§ 課題 A
レコードから文字列「kern」を含む行をすべて見つけ出し、そのまま書き写してください。

§ 本文抜粋
-.-.-
王貞治の練習を見学していた飛雄馬と一徹の前に、花形が高級スポーツカーで現れ、グラウンドを占拠した。抗議する飛雄馬に対し、王は争いを避けて立ち去り、飛雄馬は王を「卑怯者」と誤解する。一方、飛雄馬は睡眠中もギブスを外すことを許されず、姉の明子が外そうとすると一徹は目を閉じたまま制止した。花形は「卑怯者の王と勝負しよう」と飛雄馬を誘い、ブラックシャドーズのピッチャーとしてマウンドに立たせる。ギブス着用の超スローボールは妖気を放つが、王にホームランを打たれる。9回満塁の再対決で、ギブスを外した飛雄馬は豪速球を投げるが、王は守備経験のない飛雄馬の弱点を突いてバント。これはキャッチャーの怪我を防ぐ配慮だったが、飛雄馬は送球に失敗し3失点。敗北を通じて野球の奥深さを実感した飛雄馬であった。
なぜか飛雄馬を気に入り、ブラックシャドーに入れたいと考えている花形は、ノックアウト打法を披露する。
ピッチャーが投げた球を、次々と指定した場所に打つのである。
飛雄馬からこの話を聞いた一徹は、土方仕事の途中で花形邸を見つけたので、思わず庭をのぞき見してみた。
中では花形がテニスコートでテニス選手を相手にバットを振っていた。
(相手はテニスラケットなので、軟球なのか?)
練習の様子を見て何やらショックを受けた父ちゃんは、帰ってから飛雄馬に
「お前は花形に勝てぬ!」
と断言。
-.-.-
§ 課題 B
本文抜粋の「王貞治の練習を見学していた飛」から「(相手はテニスラケットなので、軟球なのか?)」までを、一字も変えずに再掲してください。

§ 対象レコード
-.-.-
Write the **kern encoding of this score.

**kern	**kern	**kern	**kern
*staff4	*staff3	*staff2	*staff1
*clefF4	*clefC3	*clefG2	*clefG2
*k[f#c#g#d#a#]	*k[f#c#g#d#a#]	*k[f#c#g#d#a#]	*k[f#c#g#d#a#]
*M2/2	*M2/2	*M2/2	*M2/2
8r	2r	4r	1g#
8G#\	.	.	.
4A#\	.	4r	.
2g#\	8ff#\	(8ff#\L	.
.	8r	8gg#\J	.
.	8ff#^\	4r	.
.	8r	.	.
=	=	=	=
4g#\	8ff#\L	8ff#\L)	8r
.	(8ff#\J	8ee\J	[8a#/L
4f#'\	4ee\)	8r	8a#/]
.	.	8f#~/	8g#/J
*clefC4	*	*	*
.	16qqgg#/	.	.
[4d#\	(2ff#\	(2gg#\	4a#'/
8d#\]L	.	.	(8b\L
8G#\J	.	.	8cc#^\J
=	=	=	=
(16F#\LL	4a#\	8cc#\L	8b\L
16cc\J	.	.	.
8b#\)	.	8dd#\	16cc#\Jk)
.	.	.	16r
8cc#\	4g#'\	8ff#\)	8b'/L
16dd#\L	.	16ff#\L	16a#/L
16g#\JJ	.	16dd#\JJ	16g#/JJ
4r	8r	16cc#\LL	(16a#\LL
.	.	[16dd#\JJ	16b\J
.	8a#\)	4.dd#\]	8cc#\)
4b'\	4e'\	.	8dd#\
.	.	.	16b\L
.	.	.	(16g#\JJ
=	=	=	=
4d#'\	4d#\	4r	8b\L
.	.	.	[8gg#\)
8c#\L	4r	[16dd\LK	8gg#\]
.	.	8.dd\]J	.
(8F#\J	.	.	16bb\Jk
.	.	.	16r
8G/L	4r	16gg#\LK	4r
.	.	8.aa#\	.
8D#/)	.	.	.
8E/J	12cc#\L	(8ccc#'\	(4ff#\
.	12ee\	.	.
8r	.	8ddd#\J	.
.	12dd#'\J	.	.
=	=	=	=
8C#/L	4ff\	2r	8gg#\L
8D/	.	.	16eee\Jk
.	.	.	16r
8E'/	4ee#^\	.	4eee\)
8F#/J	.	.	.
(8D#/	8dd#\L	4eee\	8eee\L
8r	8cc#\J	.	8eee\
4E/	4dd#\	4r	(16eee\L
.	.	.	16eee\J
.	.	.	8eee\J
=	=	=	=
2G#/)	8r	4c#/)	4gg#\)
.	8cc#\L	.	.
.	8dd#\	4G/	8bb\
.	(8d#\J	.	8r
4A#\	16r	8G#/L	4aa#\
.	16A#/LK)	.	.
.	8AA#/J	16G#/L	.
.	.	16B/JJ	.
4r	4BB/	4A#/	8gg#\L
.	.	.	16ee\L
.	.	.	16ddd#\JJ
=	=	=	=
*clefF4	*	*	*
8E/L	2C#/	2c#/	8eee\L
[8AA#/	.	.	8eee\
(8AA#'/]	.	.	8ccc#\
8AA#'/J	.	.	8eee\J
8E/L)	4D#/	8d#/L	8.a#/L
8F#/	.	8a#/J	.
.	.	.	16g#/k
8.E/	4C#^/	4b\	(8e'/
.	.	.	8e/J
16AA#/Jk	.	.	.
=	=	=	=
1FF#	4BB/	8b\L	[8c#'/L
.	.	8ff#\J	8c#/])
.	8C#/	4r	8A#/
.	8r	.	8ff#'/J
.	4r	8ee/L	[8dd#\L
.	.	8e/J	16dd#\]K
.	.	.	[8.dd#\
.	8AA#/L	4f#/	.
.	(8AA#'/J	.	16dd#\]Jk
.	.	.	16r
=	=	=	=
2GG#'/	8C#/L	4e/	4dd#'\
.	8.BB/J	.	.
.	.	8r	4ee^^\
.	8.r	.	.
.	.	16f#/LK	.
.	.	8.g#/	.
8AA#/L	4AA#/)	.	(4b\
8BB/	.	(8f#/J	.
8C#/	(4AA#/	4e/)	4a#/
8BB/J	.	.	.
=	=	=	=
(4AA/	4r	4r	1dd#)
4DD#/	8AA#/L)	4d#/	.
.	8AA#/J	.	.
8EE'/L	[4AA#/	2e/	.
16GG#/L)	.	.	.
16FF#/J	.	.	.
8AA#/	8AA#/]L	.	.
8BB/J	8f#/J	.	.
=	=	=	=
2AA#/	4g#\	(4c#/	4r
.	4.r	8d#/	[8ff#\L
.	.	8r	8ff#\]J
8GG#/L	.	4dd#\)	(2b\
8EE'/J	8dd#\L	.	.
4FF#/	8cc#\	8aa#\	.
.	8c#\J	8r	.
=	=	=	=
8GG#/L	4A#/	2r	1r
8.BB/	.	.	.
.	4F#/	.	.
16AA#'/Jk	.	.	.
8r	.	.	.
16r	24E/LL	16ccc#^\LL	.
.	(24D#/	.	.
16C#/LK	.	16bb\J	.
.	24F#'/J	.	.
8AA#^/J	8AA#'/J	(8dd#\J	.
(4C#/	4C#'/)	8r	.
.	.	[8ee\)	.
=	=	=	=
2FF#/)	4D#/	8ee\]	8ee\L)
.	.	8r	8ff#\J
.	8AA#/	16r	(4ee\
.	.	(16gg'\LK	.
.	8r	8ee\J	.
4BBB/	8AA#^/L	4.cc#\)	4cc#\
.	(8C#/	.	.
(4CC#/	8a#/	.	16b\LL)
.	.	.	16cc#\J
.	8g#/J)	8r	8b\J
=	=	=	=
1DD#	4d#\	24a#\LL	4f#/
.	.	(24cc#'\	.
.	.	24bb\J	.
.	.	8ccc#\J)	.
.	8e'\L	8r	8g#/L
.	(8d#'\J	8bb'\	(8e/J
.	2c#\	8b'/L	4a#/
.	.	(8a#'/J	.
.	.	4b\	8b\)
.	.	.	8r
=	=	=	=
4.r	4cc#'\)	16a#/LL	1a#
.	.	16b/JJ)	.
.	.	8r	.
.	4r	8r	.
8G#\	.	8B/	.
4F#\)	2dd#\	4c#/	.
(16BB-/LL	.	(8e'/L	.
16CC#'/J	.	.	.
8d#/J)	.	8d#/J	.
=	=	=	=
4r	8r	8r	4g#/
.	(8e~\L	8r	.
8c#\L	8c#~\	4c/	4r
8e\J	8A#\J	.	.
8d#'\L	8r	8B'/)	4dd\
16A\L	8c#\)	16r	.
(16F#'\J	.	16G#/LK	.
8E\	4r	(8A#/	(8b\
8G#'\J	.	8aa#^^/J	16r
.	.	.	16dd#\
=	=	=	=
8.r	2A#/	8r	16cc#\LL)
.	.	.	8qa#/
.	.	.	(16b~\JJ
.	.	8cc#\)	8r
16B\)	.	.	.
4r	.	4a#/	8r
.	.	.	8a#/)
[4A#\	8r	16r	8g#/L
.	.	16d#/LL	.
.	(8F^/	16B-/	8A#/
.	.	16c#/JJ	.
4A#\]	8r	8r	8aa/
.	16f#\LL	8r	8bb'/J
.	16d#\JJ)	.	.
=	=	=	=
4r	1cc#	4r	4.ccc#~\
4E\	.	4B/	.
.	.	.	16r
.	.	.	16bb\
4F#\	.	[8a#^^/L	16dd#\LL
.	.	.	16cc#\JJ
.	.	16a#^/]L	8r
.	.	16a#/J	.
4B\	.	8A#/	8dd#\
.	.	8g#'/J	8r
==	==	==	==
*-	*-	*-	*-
-.-.-
§ 解答 A
Write the **kern encoding of this score.
**kern	**kern	**kern	**kern

§ 解答 B
王貞治の練習を見学していた飛雄馬と一徹の前に、花形が高級スポーツカーで現れ、グラウンドを占拠した。抗議する飛雄馬に対し、王は争いを避けて立ち去り、飛雄馬は王を「卑怯者」と誤解する。一方、飛雄馬は睡眠中もギブスを外すことを許されず、姉の明子が外そうとすると一徹は目を閉じたまま制止した。花形は「卑怯者の王と勝負しよう」と飛雄馬を誘い、ブラックシャドーズのピッチャーとしてマウンドに立たせる。ギブス着用の超スローボールは妖気を放つが、王にホームランを打たれる。9回満塁の再対決で、ギブスを外した飛雄馬は豪速球を投げるが、王は守備経験のない飛雄馬の弱点を突いてバント。これはキャッチャーの怪我を防ぐ配慮だったが、飛雄馬は送球に失敗し3失点。敗北を通じて野球の奥深さを実感した飛雄馬であった。
なぜか飛雄馬を気に入り、ブラックシャドーに入れたいと考えている花形は、ノックアウト打法を披露する。
ピッチャーが投げた球を、次々と指定した場所に打つのである。
飛雄馬からこの話を聞いた一徹は、土方仕事の途中で花形邸を見つけたので、思わず庭をのぞき見してみた。
中では花形がテニスコートでテニス選手を相手にバットを振っていた。
(相手はテニスラケットなので、軟球なのか?)